Re: Comparison by position and value
by steves (Curate) on Jan 02, 2005 at 16:54 UTC

    Update: I didn't read closely enough. This doesn't account for the case where the same digit appears in different positions in each sequence -- i.e., I'm only comparing each individual position.

    Update 2: Here's a more complicated version that accounts for what I missed, the assumption still being that a given digit can only appear once in a sequence.

    sub compatible { my ($s1, $s2) = @_; my %hashed; my $diff = 0; my ($one, $two); my @counts; my $n = 10; # # Hash so that each $s1 value is a key with its corresponding # $s2 value as the hashed value. # @hashed{map {($_ eq '_') ? $n++ : $_} split("", $s1)} = map {($_ eq '_') ? $n++ : $_} split("", $s2); # # Compare each $s1->$s2 pair # while (($one, $two) = each %hashed) { next if ($one == $two); last if (($diff = (++$counts[$one] - 1)) > 0); last if (($diff = (++$counts[$two] - 1)) > 0); $diff = 0; next if ( ($one >= 10) || ($two >= 10) ); last if (($diff = ($one - $two)) != 0); } print "$s1\n$s2\n", ($diff == 0) ? "compatible" : "incompatible", +"\n\n"; }
    Revised output:
    _8__3__19 48____7__ compatible _8__3__19 4_2___7__ compatible _8__3__19 4_8___7__ incompatible __8_3__19 48____7__ incompatible __8_3__19 84____7__ incompatible _8__3__19 48_____7_ incompatible

    I'm not sure how fast this is compared to the other methods, but here's a way to do it using a hash and a short circuited loop comparison of each hashed key/value:

    use strict; sub compatible { my ($s1, $s2) = @_; my %hashed; my $diff = 0; my ($one, $two); # # Hash so that each $s1 value is a key with its corresponding # $s2 value as the hashed value. # @hashed{split("", $s1)} = split("", $s2); # # Compare each $s1->$s2 pair # while (($one, $two) = each %hashed) { next if ( ($one eq '_') || ($two eq '_') ); last if (($diff = ($one - $two)) != 0); } print "$s1\n$s2\n", ($diff == 0) ? "compatible" : "incompatible", +"\n\n"; } my @tests = (qw/ _8__3__19 48____7__ _8__3__19 4_2___7__ _8__3__19 4_8___7__ __8_3__19 48____7__ __8_3__19 84____7__ _8__3__19 48_____7_ / ); my ($s1, $s2); while (defined($s1 = shift(@tests))) { $s2 = shift(@tests); compatible($s1, $s2); }
    Output:
    _8__3__19 48____7__ compatible _8__3__19 4_2___7__ compatible _8__3__19 4_8___7__ compatible __8_3__19 48____7__ compatible __8_3__19 84____7__ compatible _8__3__19 48_____7_ incompatible
      I thought the following are supposed to be incompatible becuase the digit "8" occurs in both strings but at different locations:
      _8__3__19 4_8___7__ compatible __8_3__19 48____7__ compatible __8_3__19 84____7__ compatible
Re: Comparison by position and value
by holli (Abbot) on Jan 02, 2005 at 19:56 UTC
    that was too tough for me, so i asked a friend of mine (who is a real perl wizard but not very talkative). my own solution was hash-based too. he gave me this:
    use strict; use warnings; print &compatible ("_8__3__19", "48____7__"); #c print &compatible ("_8__3__19", "4_8___7__"); #i print &compatible ("_8__3__19", "48_____7_"); #i sub compatible { my @s=($_[0], $_[1]); my @d; for( 0,1 ) { for( $d[$_]=$s[$_] ) { tr/0-9/\0/c; #assuming the placeholder is not \0 tr/\0/\377/c; } } my $m="$d[0]" & "$d[1]"; for( 0,1 ) { $d[$_] = "$m" & "$s[$_]"; } my $compatible; if( $compatible = $d[0] eq $d[1] ) { for( 0,1 ) { $d[$_] = {}; ${$d[$_]}{$1} .= "$-[0] " while $s[$_] =~ /(\d)/g; } $compatible &= !grep$d[1]->{$_} && $d[1]->{$_} ne $d[0]->{$_}, +keys %{$d[0]}; } return $compatible ? 1 : 0;; }
    i canīt say i understand it fully but normally you can rely on ozo
Re: Comparison by position and value
by sgifford (Prior) on Jan 02, 2005 at 20:35 UTC

    It's the need to check the same digit appearing in different places in the two strings that makes this hard to do with bitwise string operations. But the only reason that bitwise string operations are so fast is because you can avoid making all of those jumps into the Perl interpreter; you can hand it both the strings and an operation, let it groove along in C for awhile, then come back with an answer.

DATA SECTION:
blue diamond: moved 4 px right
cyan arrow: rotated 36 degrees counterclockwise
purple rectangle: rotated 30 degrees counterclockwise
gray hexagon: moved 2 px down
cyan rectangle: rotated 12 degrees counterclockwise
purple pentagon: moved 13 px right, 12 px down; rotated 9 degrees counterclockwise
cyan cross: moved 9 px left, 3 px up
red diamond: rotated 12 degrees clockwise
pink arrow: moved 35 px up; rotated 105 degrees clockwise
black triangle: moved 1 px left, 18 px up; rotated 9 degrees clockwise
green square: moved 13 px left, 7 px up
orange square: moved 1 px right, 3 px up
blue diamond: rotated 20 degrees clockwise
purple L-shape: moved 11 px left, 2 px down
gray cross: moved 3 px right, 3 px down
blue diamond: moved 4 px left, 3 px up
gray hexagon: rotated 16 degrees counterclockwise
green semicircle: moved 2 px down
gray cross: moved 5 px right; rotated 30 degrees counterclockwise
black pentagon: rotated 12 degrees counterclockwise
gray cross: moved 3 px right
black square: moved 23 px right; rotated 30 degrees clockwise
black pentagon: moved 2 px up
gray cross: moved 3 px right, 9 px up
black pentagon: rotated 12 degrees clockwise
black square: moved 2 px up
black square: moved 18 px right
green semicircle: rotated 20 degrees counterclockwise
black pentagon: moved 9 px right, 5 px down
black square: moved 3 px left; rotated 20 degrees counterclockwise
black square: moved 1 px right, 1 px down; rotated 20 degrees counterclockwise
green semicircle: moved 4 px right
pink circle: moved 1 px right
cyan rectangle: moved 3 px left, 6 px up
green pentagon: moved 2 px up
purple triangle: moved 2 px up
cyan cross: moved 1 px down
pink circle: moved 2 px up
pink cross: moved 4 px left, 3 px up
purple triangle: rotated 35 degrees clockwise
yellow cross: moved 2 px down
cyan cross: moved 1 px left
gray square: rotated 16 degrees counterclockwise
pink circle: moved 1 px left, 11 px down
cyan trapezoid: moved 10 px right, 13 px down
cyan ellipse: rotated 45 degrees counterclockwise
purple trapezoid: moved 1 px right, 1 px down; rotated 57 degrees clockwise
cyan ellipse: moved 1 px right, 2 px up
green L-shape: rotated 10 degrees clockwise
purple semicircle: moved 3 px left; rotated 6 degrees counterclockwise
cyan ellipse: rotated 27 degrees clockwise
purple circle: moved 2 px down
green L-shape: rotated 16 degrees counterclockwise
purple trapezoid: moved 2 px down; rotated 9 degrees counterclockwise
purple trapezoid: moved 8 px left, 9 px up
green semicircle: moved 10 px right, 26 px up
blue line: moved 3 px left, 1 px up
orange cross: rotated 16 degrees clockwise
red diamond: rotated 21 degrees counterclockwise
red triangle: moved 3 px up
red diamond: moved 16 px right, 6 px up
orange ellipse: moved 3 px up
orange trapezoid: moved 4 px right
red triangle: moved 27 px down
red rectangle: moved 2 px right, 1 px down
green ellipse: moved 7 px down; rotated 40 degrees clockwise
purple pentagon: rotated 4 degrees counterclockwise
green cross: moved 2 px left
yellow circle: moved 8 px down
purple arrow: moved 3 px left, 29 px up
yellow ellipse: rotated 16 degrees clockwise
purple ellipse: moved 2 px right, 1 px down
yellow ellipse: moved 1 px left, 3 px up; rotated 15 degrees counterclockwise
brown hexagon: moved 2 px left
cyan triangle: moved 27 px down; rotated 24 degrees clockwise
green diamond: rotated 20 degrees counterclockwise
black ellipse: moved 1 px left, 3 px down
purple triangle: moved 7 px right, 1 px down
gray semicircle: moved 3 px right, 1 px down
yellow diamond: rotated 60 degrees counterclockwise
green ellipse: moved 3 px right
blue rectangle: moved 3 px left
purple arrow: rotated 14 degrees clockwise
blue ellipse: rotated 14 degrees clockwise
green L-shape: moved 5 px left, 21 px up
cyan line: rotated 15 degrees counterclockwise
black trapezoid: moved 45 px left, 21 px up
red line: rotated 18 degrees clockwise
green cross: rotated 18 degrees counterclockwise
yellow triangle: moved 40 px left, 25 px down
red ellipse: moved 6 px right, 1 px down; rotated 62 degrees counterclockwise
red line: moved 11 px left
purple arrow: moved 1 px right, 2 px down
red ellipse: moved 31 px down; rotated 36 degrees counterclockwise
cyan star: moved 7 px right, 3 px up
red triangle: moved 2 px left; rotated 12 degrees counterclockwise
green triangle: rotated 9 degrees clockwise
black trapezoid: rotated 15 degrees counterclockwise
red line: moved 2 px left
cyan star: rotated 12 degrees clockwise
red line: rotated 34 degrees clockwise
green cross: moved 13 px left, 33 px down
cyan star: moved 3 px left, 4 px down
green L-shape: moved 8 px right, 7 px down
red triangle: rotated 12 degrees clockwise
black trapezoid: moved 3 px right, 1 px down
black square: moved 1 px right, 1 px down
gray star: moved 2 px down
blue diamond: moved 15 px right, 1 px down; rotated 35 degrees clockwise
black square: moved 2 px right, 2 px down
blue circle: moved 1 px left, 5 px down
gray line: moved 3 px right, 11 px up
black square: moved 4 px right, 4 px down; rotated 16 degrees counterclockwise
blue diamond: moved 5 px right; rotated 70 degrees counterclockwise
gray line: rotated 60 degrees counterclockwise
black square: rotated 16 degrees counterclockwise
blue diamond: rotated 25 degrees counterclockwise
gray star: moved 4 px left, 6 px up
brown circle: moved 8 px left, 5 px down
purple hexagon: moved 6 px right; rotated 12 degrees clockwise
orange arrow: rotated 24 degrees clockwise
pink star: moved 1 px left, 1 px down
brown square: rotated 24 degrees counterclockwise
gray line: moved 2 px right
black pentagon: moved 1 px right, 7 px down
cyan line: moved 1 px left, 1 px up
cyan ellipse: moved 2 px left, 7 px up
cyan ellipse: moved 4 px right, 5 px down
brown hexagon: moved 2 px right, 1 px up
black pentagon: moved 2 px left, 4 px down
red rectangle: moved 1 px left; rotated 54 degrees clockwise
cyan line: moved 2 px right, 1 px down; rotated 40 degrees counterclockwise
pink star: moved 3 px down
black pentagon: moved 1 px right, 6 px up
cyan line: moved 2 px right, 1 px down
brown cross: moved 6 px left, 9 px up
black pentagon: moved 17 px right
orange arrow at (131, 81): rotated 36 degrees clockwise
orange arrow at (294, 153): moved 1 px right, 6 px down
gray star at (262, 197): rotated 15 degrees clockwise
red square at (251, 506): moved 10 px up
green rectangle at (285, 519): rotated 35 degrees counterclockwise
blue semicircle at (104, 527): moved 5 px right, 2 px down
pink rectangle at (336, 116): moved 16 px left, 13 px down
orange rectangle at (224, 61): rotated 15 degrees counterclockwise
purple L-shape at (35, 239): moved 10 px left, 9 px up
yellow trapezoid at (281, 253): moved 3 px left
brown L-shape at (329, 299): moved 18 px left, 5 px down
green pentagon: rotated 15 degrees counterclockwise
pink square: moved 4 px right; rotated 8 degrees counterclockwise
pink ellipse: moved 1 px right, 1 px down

TASK 1:
Name every user who posted in the forum thread, and give each one's rank in parentheses.
TASK 2:
Return the stretch of the forum thread from "Update: I didn't" through "each individual position.".
TASK 3:
In the forum thread, what assumption does steves's second update still rely on?
Work from the forum thread alone, not the records.

WRITTEN SOLUTION 1:
steves (Curate), holli (Abbot), sgifford (Prior)

WRITTEN SOLUTION 2:
Update: I didn't read closely enough. This doesn't account for the case where the same digit appears in different positions in each sequence -- i.e., I'm only comparing each individual position.

WRITTEN SOLUTION 3:
It assumes that a given digit can only appear once in a sequence.